Trecho:
────────────────────

Como tenho vivido neste último ano em solo norte-americano, onde continuo atuando em questões relacionadas a Compliance e Governança Corporativa, o foco desta matéria será a lei americana FCPA (Foreign Corrupt Practices Act), legislação cuja eficácia vem ganhando força a cada ano, o que a coloca no centro das preocupações da grande maioria das empresas com atuação internacional..

Cabe primeiramente uma introdução rápida sobre o que é, como surgiu, como foi aperfeiçoado e para que serve esse documento jurídico.

O FCPA. é uma lei americana instituída em 1977, criada com foco em duas linhas primárias de regulação: a primeira relacionada à transparência de contas e ao atendimento a requisitos contábeis; e a segunda direcionada ao combate a ações de suborno a funcionários públicos estrangeiros. De lá para cá essa lei teve duas importantes emendas, uma em 1988 e outra em 1998. Em novembro de 2012, o Departamento de Justiça americano – o DoJ – e a Securities and Exchange Commission – a SEC, ou o equivalente à nossa CVM – publicaram em conjunto um excelente guia para melhor entendimento e interpetação do FCPA. Trata-se do documento intitulado “A Resource Guide to the U.S. Foreign Corrupt Practices Act”, cuja leitura e análise aprofundada se mostra imprescindível para todos aqueles que trabalham com Compliance no Brasil e no exterior.

Importante notar que o assunto não é novo e que, apesar dos Estados Unidos talvez ter saído na frente por conta da maturidade de sua economia e das características globais de seu mercado, existe um movimento similar de combate à corrupção em outras partes do mundo.

Nesse contexto, destaca-se a lei britânica “UK Bribery Act”, que traz em seu conteúdo alguns dispositivos de combate à chamada corrupção privada, cujos efeitos podem ser igualmente ou até mais prejudiciais para os negócios quanto a corrupção de agentes públicos. Prova disso é o esquema de propinas envolvendo a FIFA e algumas confederações regionais e nacionais de futebol recentemente noticiado, o qual, embora pareça não envolver agentes públicos, vem atingindo em cheio a imagem e a reputação do esporte mais apreciado no mundo.

Ainda no contexto de outras legislações de combate à corrupção, vale mencionar a recente Lei nº 12.846, de 1º de agosto de 2013, a chamada Lei Anticorrupção brasileira, que foi desenvolvida e aprovada no contexto da recente investigação relativa aos contratos da Petrobras. Embora não seja o foco da presente matéria, vale mencionar que a referida Lei representa um avanço importante no combate à corrupção no país, a despeito de algumas falhas em seu conteúdo que serão objeto de uma futura análise neste blog. .

────────────────────

Tarefas a resolver:
a: Reescreva a parte da matéria sobre o FCPA que começa nas palavras "Ainda no contexto" e termina após "neste blog. .", trocando "Petrobras" por "estatal".
b: Prossiga com a matéria sobre o FCPA, começando logo após a última frase apresentada.

Itens do conjunto:
────────────────────

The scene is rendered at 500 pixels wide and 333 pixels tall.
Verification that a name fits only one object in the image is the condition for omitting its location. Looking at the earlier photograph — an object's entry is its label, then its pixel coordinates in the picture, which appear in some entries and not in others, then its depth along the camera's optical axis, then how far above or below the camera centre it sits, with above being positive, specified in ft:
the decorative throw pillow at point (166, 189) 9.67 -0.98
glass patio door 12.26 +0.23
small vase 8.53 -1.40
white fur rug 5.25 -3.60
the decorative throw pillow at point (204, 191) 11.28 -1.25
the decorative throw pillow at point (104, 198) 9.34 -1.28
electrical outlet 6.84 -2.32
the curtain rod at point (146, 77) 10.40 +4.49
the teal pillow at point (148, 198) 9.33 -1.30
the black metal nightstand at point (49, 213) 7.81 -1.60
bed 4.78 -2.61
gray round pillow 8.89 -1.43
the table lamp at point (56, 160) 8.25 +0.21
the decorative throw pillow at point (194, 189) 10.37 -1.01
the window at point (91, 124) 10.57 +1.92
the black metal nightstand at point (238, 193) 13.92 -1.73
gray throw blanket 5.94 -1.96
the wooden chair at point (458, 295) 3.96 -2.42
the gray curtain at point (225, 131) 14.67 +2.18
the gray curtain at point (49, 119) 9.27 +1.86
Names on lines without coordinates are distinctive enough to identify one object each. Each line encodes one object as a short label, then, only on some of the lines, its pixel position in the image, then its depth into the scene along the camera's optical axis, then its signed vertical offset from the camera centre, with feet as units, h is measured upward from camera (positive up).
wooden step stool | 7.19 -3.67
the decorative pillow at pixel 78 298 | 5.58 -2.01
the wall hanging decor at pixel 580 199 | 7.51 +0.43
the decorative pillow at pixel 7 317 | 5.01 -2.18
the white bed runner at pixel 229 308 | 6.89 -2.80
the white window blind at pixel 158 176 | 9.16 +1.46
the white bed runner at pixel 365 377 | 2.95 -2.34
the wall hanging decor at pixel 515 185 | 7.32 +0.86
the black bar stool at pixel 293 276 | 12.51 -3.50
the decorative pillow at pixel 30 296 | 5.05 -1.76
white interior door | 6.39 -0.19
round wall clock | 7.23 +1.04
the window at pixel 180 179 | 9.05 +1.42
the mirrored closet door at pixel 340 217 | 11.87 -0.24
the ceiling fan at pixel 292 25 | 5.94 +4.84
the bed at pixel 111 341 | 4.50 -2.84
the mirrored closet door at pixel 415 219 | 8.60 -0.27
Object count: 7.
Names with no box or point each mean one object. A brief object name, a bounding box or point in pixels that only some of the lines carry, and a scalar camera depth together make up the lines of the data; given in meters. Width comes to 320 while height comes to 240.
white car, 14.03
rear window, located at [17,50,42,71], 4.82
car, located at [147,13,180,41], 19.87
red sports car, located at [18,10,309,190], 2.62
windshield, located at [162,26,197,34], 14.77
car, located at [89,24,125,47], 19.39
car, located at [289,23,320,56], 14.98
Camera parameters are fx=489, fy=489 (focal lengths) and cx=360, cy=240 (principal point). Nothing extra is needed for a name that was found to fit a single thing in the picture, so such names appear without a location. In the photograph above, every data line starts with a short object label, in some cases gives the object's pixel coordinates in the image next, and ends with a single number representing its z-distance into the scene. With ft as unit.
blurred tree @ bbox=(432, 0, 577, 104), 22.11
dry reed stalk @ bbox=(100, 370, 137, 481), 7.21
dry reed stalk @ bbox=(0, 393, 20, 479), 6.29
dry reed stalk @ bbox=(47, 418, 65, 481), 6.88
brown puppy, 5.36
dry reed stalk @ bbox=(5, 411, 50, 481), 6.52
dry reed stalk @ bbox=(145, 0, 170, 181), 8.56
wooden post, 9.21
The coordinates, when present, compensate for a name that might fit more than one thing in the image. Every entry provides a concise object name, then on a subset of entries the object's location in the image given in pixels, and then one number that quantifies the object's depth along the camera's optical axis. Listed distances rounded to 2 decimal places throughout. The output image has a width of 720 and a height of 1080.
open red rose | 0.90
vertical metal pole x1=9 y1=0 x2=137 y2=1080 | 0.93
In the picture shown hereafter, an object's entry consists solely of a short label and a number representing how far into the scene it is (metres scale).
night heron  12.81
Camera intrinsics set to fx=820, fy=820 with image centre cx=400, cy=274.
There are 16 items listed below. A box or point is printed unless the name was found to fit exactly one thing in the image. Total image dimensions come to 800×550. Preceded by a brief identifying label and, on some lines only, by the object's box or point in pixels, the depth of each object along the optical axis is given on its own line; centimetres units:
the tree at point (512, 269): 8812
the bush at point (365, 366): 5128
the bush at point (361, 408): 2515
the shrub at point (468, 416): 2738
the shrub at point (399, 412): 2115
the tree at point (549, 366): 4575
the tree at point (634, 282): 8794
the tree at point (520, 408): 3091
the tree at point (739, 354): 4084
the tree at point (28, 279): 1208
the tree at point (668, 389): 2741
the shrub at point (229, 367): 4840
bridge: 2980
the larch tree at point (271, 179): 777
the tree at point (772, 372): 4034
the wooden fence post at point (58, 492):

────────────────────

Respostas por item:
a:
Ainda no contexto de outras legislações de combate à corrupção, vale mencionar a recente Lei nº 12.846, de 1º de agosto de 2013, a chamada Lei Anticorrupção brasileira, que foi desenvolvida e aprovada no contexto da recente investigação relativa aos contratos da estatal. Embora não seja o foco da presente matéria, vale mencionar que a referida Lei representa um avanço importante no combate à corrupção no país, a despeito de algumas falhas em seu conteúdo que serão objeto de uma futura análise neste blog. .

b:
De volta ao sistema norte-americano, o que mais impressiona não é a concepção lógica e direta do FCPA em si, mas sim a forma com que DoJ e a SEC têm feito valer os seus dispositivos. A partir de modernas técnicas investigativas e do cruzamento de dados e transações, esses órgãos reconstroem com apuro os mais variados esquemas de corrupção, muitos deles executados por indivíduos que sequer pisaram em solo americano. Essa é, aliás, uma característica do FCPA que merece ser comentada. Embora se trate de uma lei editada pelo Congresso dos Estados Unidos e aprovada pelo Executivo daquele país, sua aplicação independe do local em que os atos de corrupção são cometidos, bastando que a origem, a execução ou os efeitos daqueles atos possam ter algum ponto de contato com Estados Unidos.

Assim é que, por exemplo, empresas cujas ações são listadas na Bolsa de Nova York podem ser punidas com base no FCPA em razão de atos cometidos por seus funcionários ou representantes em qualquer país do mundo.

E não digam que não foram avisados. Alertas nada sutis da SEC deixam claro que a lei é para todos, independente do tamanho da empresa ou dos negócios por ela conduzidos:

“This is a Wake-up call for small and medium-size businesses that want to enter into high-risk markets and expand their international sales. When a company makes the strategic decision to sell its products overseas, it must ensure that right internal controls are in place and operating”

– SEC Charges Smith & Wesson With FCPA Violations – www.sec.gov

De acordo com o FCPA, as autoridades norte-americanas podem aplicar penalidades civis e criminais contra pessoas físicas e jurídicas que:

  • auxiliarem, participarem, orientarem, comandarem, induzirem ou solicitarem a prática de uma violação do FCPA por outras pessoas;
  • auxiliarem materialmente um infrator do FCPA, seja de modo consciente ou negligente.
  • combinarem com outras pessoas (físicas ou jurídicas) algum ato que viole o FCPA; ou
  • influenciarem a empresa a violar as disposições contábeis.

Poderia me estender nos detalhes das questões jurídicas relacionadas ao FCPA, mas a ideia aqui não é discutir leis; desculpem-me doutores, mas o que gostaria que refletissem a partir deste texto está muito mais relacionado à cultura da ética, dos controles internos, da governança estratégica e de riscos. Refiro-me à prevenção, algo anterior à necessidade de uma boa banca de advogados de defesa e que muitas vezes torna dispensável esse dispendiosa e desgastante atividade.

Uma das mais importantes contribuições que tenho oferecido aos clientes da Mestra nesses últimos dez anos tem sido o apoio à construção e ao desenvolvimento de programas de Compliance, sempre com o objetivo de criar uma engrenagem que promova a aderência aos valores éticos da companhia.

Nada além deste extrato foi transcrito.